"Le phénomène augmente, on constate que ce type de mobiliers se répand de manière insidieuse, ça peut être le fait de régies de transports, de commerces ou de collectivités", déclare à l'AFP Christophe Robert, délégué général de la Fondation Abbé Pierre (FAP).
"Cela en dit long sur la manière dont les personnes qui n'ont rien sont perçues et traitées: vous êtes déjà dans une très grande fragilité et précarité et en plus on veut vous empêcher de vous reposer et de vous abriter", dénonce-t-il.
Face à ce constat, l'association emblématique de lutte contre la précarité et l'exclusion a décidé jeudi de relancer ses "pics d'or", une cérémonie satirique de remise de prix aux pires mobiliers urbains anti sans-abris.
Après deux premières éditions en 2019 et 2020, cette cérémonie avait été interrompue en raison de l'épidémie de Covid-19. La prochaine édition se tiendra le 18 novembre au théâtre de l'Atelier, à Paris.
D'ici là, la Fondation Abbé Pierre appelle les citoyens à signaler sur un site internet dédié - lespicsdor.fr - les mobiliers hostiles aux personnes sans abri : pics, barreaux, grilles, rochers, jardinières, bancs à place unique...

■ **Données d'entrée**
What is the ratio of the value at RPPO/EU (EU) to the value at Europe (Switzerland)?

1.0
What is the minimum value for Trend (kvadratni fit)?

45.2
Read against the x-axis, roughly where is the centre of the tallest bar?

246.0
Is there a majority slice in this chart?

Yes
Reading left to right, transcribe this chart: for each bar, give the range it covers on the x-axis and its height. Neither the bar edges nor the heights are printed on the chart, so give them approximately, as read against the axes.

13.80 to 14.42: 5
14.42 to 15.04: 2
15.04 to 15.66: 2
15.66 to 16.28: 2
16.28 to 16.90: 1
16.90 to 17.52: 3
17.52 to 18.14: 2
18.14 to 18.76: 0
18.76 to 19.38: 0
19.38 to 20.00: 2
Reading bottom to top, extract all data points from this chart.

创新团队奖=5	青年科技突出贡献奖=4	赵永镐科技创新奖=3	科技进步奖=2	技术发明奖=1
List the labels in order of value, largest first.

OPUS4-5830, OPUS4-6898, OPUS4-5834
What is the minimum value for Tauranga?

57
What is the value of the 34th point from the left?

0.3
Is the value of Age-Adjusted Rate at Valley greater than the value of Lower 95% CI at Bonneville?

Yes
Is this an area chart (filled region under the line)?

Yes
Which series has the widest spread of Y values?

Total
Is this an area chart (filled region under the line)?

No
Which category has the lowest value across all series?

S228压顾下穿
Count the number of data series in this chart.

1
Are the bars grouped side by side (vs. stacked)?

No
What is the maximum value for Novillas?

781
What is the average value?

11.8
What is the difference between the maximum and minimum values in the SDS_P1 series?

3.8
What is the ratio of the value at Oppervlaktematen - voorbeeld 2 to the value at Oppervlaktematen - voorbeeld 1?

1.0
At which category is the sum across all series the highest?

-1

■ **Description de la tâche**
Poursuivez l'article sur les « pics d'or » de la Fondation Abbé Pierre à la suite de sa dernière phrase. Les items qui précèdent constituent un matériau indépendant de l'article.

■ **Espace de réponse**
Également très engagée sur le sujet, l'association La Cloche a lancé une campagne de sensibilisation intitulée #StopMobilierExcluant à l'approche des Jeux olympiques et paralympiques de Paris de cet été.
"A l'inverse des athlètes, Amrit et Jacques aimeraient rester sur un banc", "pour trouver du mobilier urbain accueillant, Christelle et Ana peuvent toujours courir"...diffusés sur son site et sur les réseaux sociaux, les visuels misent sur l'humour et l'ironie pour tenter de provoquer un "sursaut".
"Inhumain"
"Au-delà des dispositifs anti-SDF, on constate qu'il y a de moins en moins d'endroit pour s'asseoir ou se poser dans certaines villes", souligne Goli Moussavi, directrice d'une antenne locale de l'association.
Si ces dernières années, des villes (Paris, Lille ou Lyon) ont pris des engagements forts en faveur des droits des personnes à la rue - en signant notamment la Déclaration des droits des personnes sans abri portée par la FAP, "ce n'est pas le cas des bailleurs privés", ajoute-t-elle.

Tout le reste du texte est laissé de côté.